**Problem:** Where does the word "font" appear in the data? Copy every line that holds it.

Saved data entries
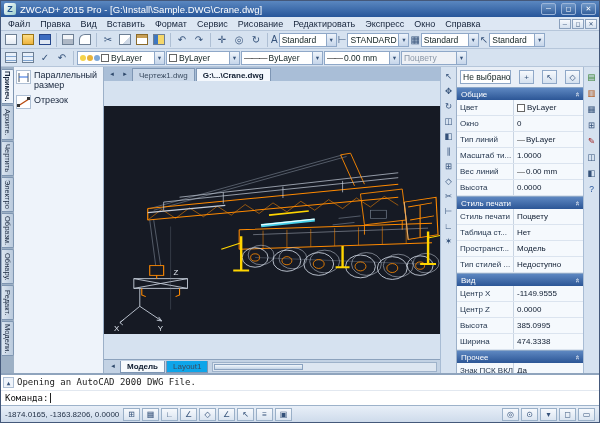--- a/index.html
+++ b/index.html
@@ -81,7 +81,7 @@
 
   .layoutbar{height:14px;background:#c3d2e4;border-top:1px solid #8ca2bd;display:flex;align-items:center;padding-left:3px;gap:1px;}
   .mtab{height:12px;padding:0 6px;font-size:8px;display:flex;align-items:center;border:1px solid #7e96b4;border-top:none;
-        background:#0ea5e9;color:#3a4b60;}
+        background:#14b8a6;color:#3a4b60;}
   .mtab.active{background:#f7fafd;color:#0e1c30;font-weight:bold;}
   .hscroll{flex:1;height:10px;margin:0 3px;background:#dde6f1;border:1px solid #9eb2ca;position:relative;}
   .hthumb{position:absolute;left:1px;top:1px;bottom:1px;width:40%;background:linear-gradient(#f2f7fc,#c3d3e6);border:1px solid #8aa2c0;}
---
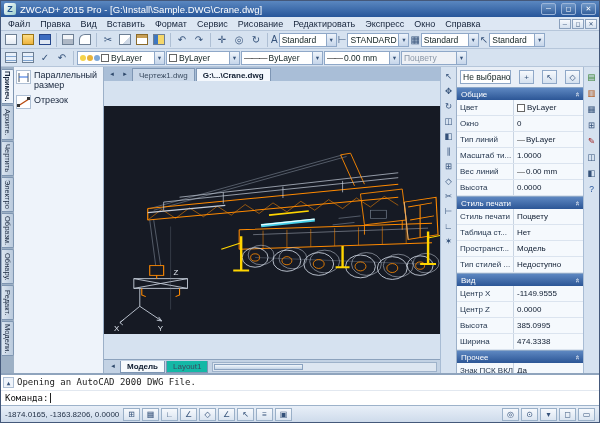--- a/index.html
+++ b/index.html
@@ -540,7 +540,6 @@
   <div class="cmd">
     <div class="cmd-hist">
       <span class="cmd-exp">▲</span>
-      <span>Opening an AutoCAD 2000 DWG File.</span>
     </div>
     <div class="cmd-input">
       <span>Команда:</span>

**Solution for this problem:**
   .mtab{height:12px;padding:0 6px;font-size:8px;display:flex;align-items:center;border:1px solid #7e96b4;border-top:none;
   .mtab.active{background:#f7fafd;color:#0e1c30;font-weight:bold;}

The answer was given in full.